> **Activity**
Beginning with the line containing "probleem zou zijn of worden." and ending with the line containing "a vores hjemmeside", write out each line of the records below exactly; pictures and lines outside that range are left out.

> **Listed entries**
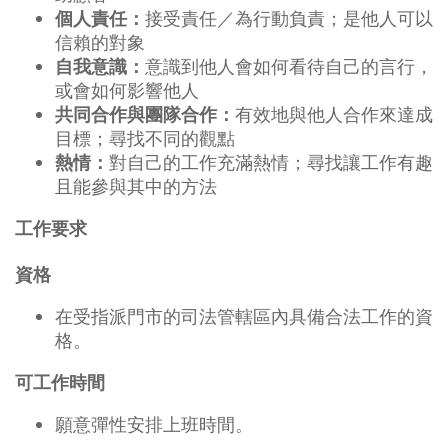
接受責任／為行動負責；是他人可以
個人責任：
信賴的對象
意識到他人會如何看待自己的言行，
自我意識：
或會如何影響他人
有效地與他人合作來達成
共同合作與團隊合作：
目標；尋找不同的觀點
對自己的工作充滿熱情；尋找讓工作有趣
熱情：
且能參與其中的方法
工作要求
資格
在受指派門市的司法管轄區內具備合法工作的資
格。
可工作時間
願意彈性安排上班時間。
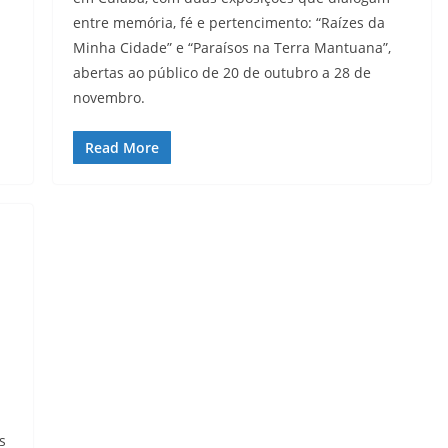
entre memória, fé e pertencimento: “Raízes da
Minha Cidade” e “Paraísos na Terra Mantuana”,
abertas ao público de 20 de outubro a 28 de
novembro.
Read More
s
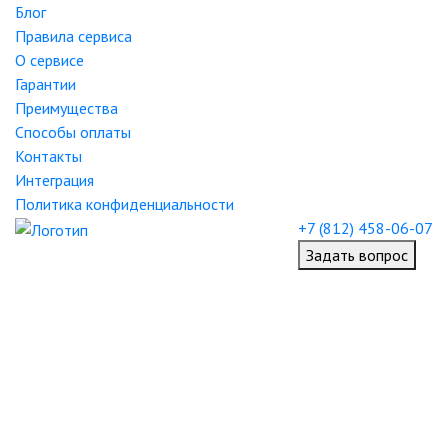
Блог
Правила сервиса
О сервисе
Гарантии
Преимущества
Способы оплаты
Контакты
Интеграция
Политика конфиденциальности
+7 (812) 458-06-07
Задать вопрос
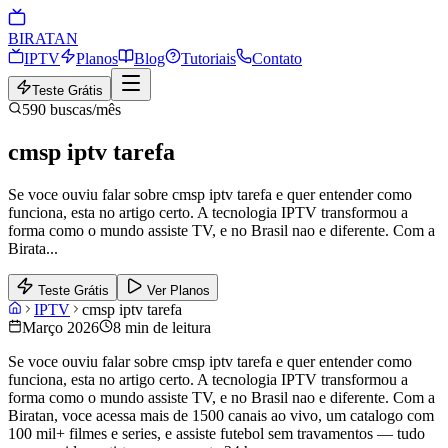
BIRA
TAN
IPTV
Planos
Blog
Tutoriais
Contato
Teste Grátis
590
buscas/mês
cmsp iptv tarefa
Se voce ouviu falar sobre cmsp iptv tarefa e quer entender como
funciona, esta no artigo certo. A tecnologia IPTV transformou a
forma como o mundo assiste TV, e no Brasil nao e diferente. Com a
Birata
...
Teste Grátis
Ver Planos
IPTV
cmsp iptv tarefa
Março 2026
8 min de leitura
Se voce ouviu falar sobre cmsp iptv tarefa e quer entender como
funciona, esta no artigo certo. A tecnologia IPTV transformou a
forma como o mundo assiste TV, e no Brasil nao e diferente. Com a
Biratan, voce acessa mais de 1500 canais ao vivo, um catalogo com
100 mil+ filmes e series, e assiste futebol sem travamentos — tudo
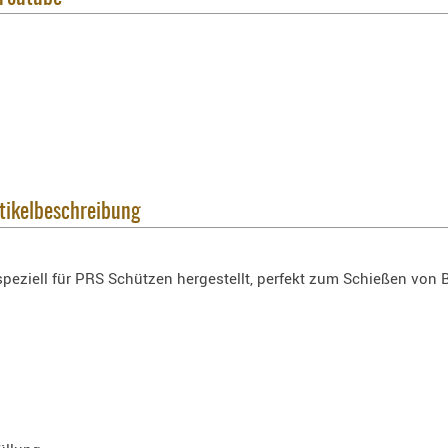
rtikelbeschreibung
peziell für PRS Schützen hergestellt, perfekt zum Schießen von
---
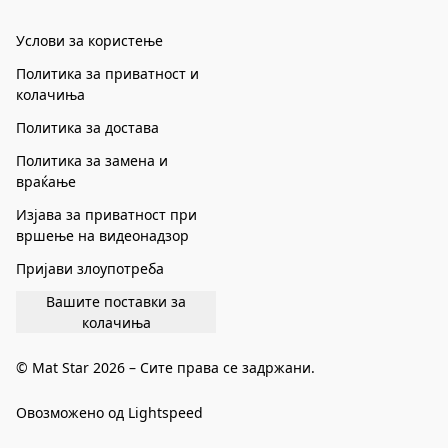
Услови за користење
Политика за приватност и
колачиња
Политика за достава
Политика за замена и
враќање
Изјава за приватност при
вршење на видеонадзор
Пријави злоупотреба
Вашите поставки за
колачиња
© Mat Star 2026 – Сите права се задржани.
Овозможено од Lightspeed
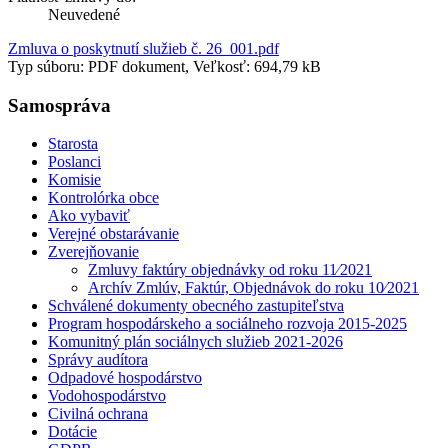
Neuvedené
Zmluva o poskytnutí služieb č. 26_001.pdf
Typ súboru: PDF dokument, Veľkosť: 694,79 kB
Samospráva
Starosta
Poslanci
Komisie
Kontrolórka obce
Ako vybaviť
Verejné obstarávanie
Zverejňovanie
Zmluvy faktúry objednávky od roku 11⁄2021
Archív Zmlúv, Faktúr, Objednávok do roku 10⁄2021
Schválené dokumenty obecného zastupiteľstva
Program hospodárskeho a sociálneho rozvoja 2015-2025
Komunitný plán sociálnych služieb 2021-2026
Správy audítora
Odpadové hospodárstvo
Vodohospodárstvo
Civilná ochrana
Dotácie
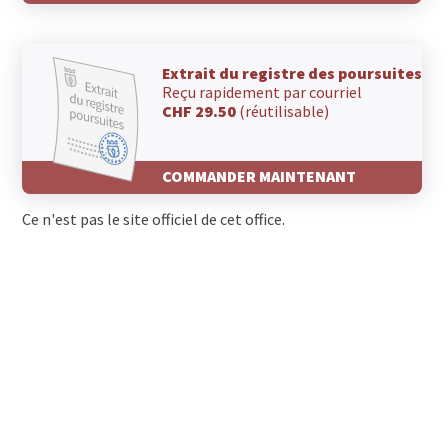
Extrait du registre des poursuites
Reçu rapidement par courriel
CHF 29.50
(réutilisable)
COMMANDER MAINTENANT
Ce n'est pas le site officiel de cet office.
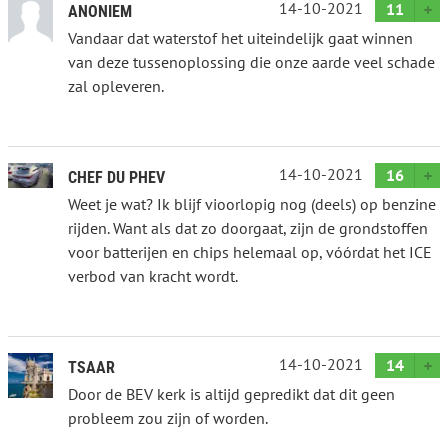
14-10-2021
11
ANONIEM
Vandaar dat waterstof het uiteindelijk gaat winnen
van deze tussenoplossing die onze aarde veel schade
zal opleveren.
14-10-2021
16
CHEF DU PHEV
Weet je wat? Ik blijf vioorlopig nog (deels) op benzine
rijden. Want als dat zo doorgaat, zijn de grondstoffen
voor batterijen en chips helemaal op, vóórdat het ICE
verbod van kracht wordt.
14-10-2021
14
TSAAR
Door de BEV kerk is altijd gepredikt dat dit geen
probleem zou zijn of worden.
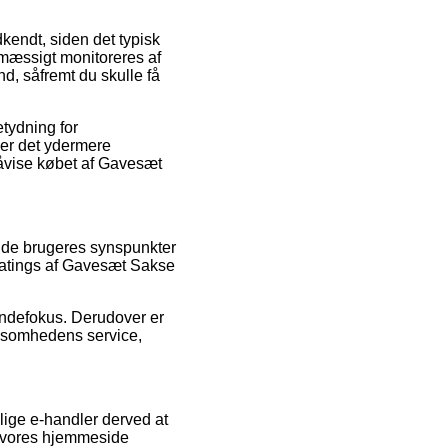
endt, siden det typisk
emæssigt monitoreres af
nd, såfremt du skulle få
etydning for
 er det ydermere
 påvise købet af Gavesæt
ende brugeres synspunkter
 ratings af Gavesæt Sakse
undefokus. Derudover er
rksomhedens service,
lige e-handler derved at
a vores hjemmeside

> **Solution for this problem**
probleem zou zijn of worden.
endt, siden det typisk
emæssigt monitoreres af
nd, såfremt du skulle få
etydning for
 er det ydermere
 påvise købet af Gavesæt
ende brugeres synspunkter
 ratings af Gavesæt Sakse
undefokus. Derudover er
rksomhedens service,
lige e-handler derved at
a vores hjemmeside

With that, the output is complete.